The first one is a study - see http://dienekes.blogspot.com/2014/06...up-k-m526.html - that has some breakthrough SNP discoveries related to haplogroup K, which is the gg-granddad, so to speak, of R and Q, via P. It shows that with the discovery of these new SNPs, the K haplotree is firmly rooted in southeast Asia and that P and its sons R and Q are more closely tied to that geographic origin than thought before. The abstract says, "Interestingly, the monophyletic group formed by haplogroups R and Q, which make up the majority of paternal lineages in Europe, Central Asia and the Americas, represents the only subclade with K2b that is not geographically restricted to Southeast Asia and Oceania. [my bolding] Estimates of the interval times for the branching events between M9 [SNP defining K] and P295 [defines P] point to an initial rapid diversification process of K-M526 [defines K2, P is actually K2b2] that likely occurred in Southeast Asia, with subsequent westward expansions of the ancestors of haplogroups R and Q [my bolding]." (This is something that Dr. Hammer referred to in his November presentation on R-M269.) So, this study is firmly placing P, father of R, very far to the east, which gives its descendant haplogroups a very long (geographically and timewise) trip to reach Europe.

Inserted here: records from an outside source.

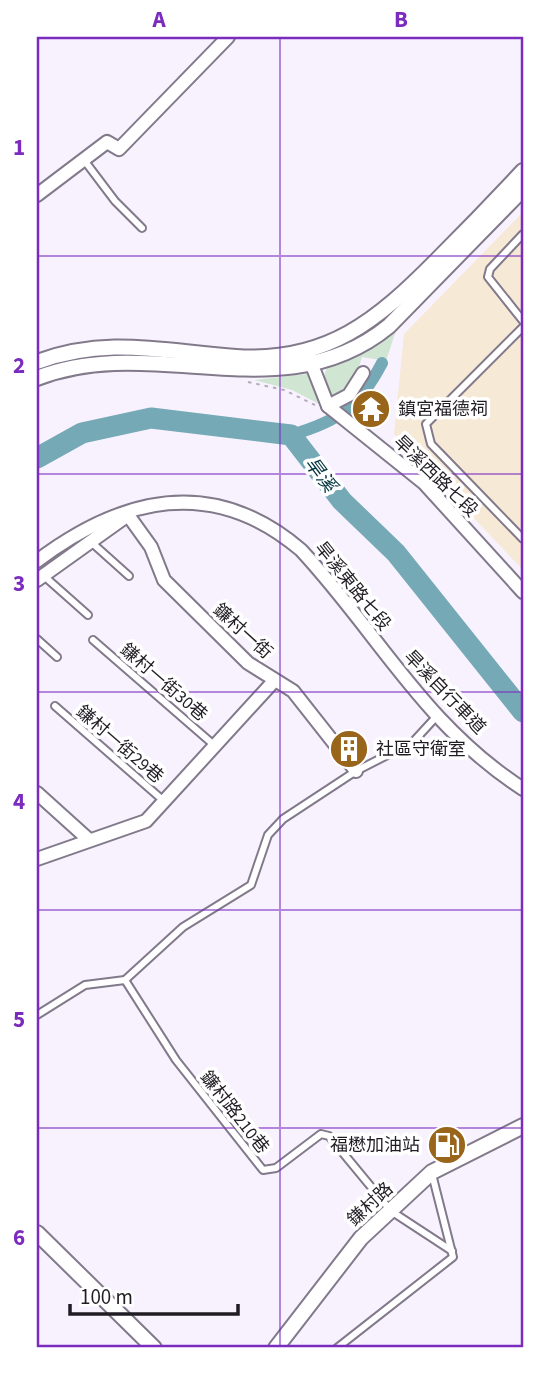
<svg xmlns="http://www.w3.org/2000/svg" width="560" height="1385" viewBox="0 0 560 1385" font-family="'Source Sans 3','Noto Sans TC',sans-serif">
  <style>
    .industrial { fill: #f6e9d5 }
    .green { fill: #d0e6d3 }
    .lines { fill: none; stroke-linecap: round; stroke-linejoin: round }
    .canal { stroke: #76a9b6; stroke-width: 12 }
    .river { stroke: #76a9b6; stroke-width: 21 }
    .service-casing { stroke: #82798b; stroke-width: 10 }
    .minor-casing { stroke: #82798b; stroke-width: 16 }
    .tertiary-casing { stroke: #82798b; stroke-width: 18 }
    .path { stroke: #b2adb7; stroke-width: 2; stroke-dasharray: 3.5 5; stroke-linecap: butt }
    .service { stroke: #fff; stroke-width: 6 }
    .minor { stroke: #fff; stroke-width: 12 }
    .tertiary { stroke: #fff; stroke-width: 14 }
    .grid { fill: none; stroke: #7b2cbf; stroke-width: 2; stroke-opacity: 0.55 }
    .labels { text-anchor: middle; stroke-width: 7; stroke-linejoin: round; paint-order: stroke }
    .poi-label { font-size: 18px; fill: #201c23; stroke: #fff; text-anchor: start }
    .street-label { font-size: 18px; fill: #201c23; stroke: #fff }
    .water-label { font-size: 19px; font-style: italic; fill: #01343e; stroke: #fff }
    .neatline { fill: none; stroke: #7b2cbf; stroke-width: 2.5 }
    .grid-label { font-size: 23px; text-anchor: middle; font-weight: bold; fill: #7b2cbf }
  </style>
  <rect width="100%" height="100%" fill="#f8f2fe"/>
  <path class="industrial" d="M523 212V570L394 434 404 334Z"/>
  <g class="green">
    <path d="M397 327 386 361 362 357 354 383 333 399 324 376 327 367 355 355Z"/>
    <path d="M307 374 319 404 292 390 254 380Z"/>
  </g>
  <g class="lines">
    <path class="canal" d="M291 435C339 421 359 407 382 363"/>
    <path class="river" d="M37 458 82 433 151 418 291 435 342 501 396 553 523 712"/>
    <g class="service-casing">
      <g id="service">
        <path d="M84 160 115 201 142 228"/>
        <path d="M523 234 490 269 488 277 523 321"/>
        <path d="M523 327 426 424 431 444 523 539"/>
        <path d="M91 542 129 576"/>
        <path d="M44 576 88 615"/>
        <path d="M37 639 57 657"/>
        <path d="M93 640 214 745"/>
        <path d="M55 706 165 802"/>
        <path d="M125 980 176 1060 263 1170 276 1168 321 1134 329 1136 391 1211 452 1251"/>
        <path d="M125 980 183 927 251 885 268 835 283 819 356 771 413 742 436 717"/>
        <path d="M37 1015 85 985 125 980"/>
        <path d="M337 1348 453 1257 432 1174"/>
      </g>
    </g>
    <g class="minor-casing">
      <g id="minor">
        <path d="M37 195 107 142 119 149 228 37"/>
        <path d="M308 355 328 406 424 483 523 592"/>
        <path d="M328 406 349 395 363 373"/>
        <path d="M37 561C122 497 213 475 301 550 379 634 423 724 523 789"/>
        <path d="M37 580 128 515 151 547 164 580 248 663 293 691 356 771"/>
        <path d="M37 793 88 839"/>
        <path d="M37 859 146 821 274 681"/>
      </g>
    </g>
    <g class="tertiary-casing">
      <g id="tertiary">
        <path d="M37 362C108 336 164 352 236 357 327 363 378 320 438 259 467 230 495 201 523 171"/>
        <path d="M37 378C155 332 283 413 389 326L523 189"/>
        <path d="M37 1233 154 1348"/>
        <path d="M276 1348 361 1238 432 1172 523 1126"/>
      </g>
    </g>
    <path class="path" d="M248 382 284 390 315 405"/>
    <use href="#service" class="service"/>
    <use href="#minor" class="minor"/>
    <use href="#tertiary" class="tertiary"/>
  </g>
  <path class="grid" d="M280 37V1348M37 256H523M37 474H523M37 692H523M37 910H523M37 1128H523"/>
  <defs>
    <g id="temple-disc" transform="scale(2.0125)"><circle r="9.5" fill="#99651b" stroke="#fff"/><path d="M0-6L5-2H3V0L6.5 2.5H4V6H1.5V3h-3V6H-4V2.5H-6.5L-3 0V-2H-5Z" fill="#fff"/></g>
    <g id="building-disc" transform="scale(2.0125)"><circle r="9.5" fill="#99651b" stroke="#fff"/><path d="M-4-6H4V6H1V3H-1V6H-4ZM-2.5-4.3h1.7v1.8h-1.7ZM.8-4.3h1.7v1.8H.8ZM-2.5-1h1.7V.8h-1.7ZM.8-1h1.7V.8H.8Z" fill="#fff"/></g>
    <g id="fuel-disc" transform="scale(2.0125)"><circle r="9.5" fill="#99651b" stroke="#fff"/><path d="M-5.5-6h7V0h2V4h1.3V-2.5L3-4.5l.8-.8L6-3V5H2.5V1h-1V6h-7ZM-4.2-4.7v3.2H.2V-4.7Z" fill="#fff"/></g>
  </defs>
  <g fill-rule="evenodd">
    <use href="#temple-disc" x="371" y="409"/>
    <use href="#building-disc" x="349" y="749"/>
    <use href="#fuel-disc" x="447" y="1145"/>
  </g>
  <g class="labels">
    <g class="poi-label">
      <text x="398" y="415">鎮宮福德祠</text>
      <text x="376" y="755">社區守衛室</text>
      <text x="420" y="1151" text-anchor="end">福懋加油站</text>
    </g>
    <g class="street-label">
      <text transform="translate(436 476) rotate(44)" y="6">旱溪西路七段</text>
      <text transform="translate(353 586) rotate(51)" y="6">旱溪東路七段</text>
      <text transform="translate(243 631) rotate(42)" y="6">鐮村一街</text>
      <text transform="translate(164 682) rotate(41)" y="6">鎌村一街30巷</text>
      <text transform="translate(445 692) rotate(46)" y="6">旱溪自行車道</text>
      <text transform="translate(120 744) rotate(41)" y="6">鎌村一街29巷</text>
      <text transform="translate(235 1112) rotate(52)" y="6">鐮村路210巷</text>
      <text transform="translate(370 1204) rotate(-43)" y="6">鎌村路</text>
    </g>
    <g class="water-label">
      <text transform="translate(321 474) rotate(53)" y="7">旱溪</text>
    </g>
  </g>
  <rect width="560" height="1385" fill="none" stroke="#ffffff" stroke-width="77"/>
  <path d="M70 1304v10h168v-10" fill="none" stroke="#201c23" stroke-width="3.5"/>
  <text x="80" y="1304" font-size="21" fill="#201c23" stroke="#ffffff" stroke-width="5" paint-order="stroke">100 m</text>
  <rect x="38" y="38" width="484" height="1308" class="neatline"/>
  <g class="grid-label">
    <text x="159" y="27">A</text>
    <text x="401" y="27">B</text>
    <text x="19" y="155">1</text>
    <text x="19" y="373">2</text>
    <text x="19" y="591">3</text>
    <text x="19" y="809">4</text>
    <text x="19" y="1027">5</text>
    <text x="19" y="1245">6</text>
  </g>
</svg>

The second study - see http://dienekes.blogspot.com/2014/06...age-altai.html - deals with the results of DNA testing of remains from Bronze Age Altai, again far to the east of Europe. For both yDNA and mtDNA, the haplogroups found (although none are R1b) are a mix of east and west Eurasian. This shows, as late as the Bronze Age, some genetic flow from between Europe and east Asia. That may indicate that at that time R1b may have still been found at a good percentage between Europe and east Asia - in Central Asia.
So, the first study is telling us that R and its subclades certainly had a long way to go to reach Europe. And the second study hints, at least by my inference, that perhaps R1b in the Bronze Age might be found somewhere between Europe and east Asia, perhaps in the area of the steppes.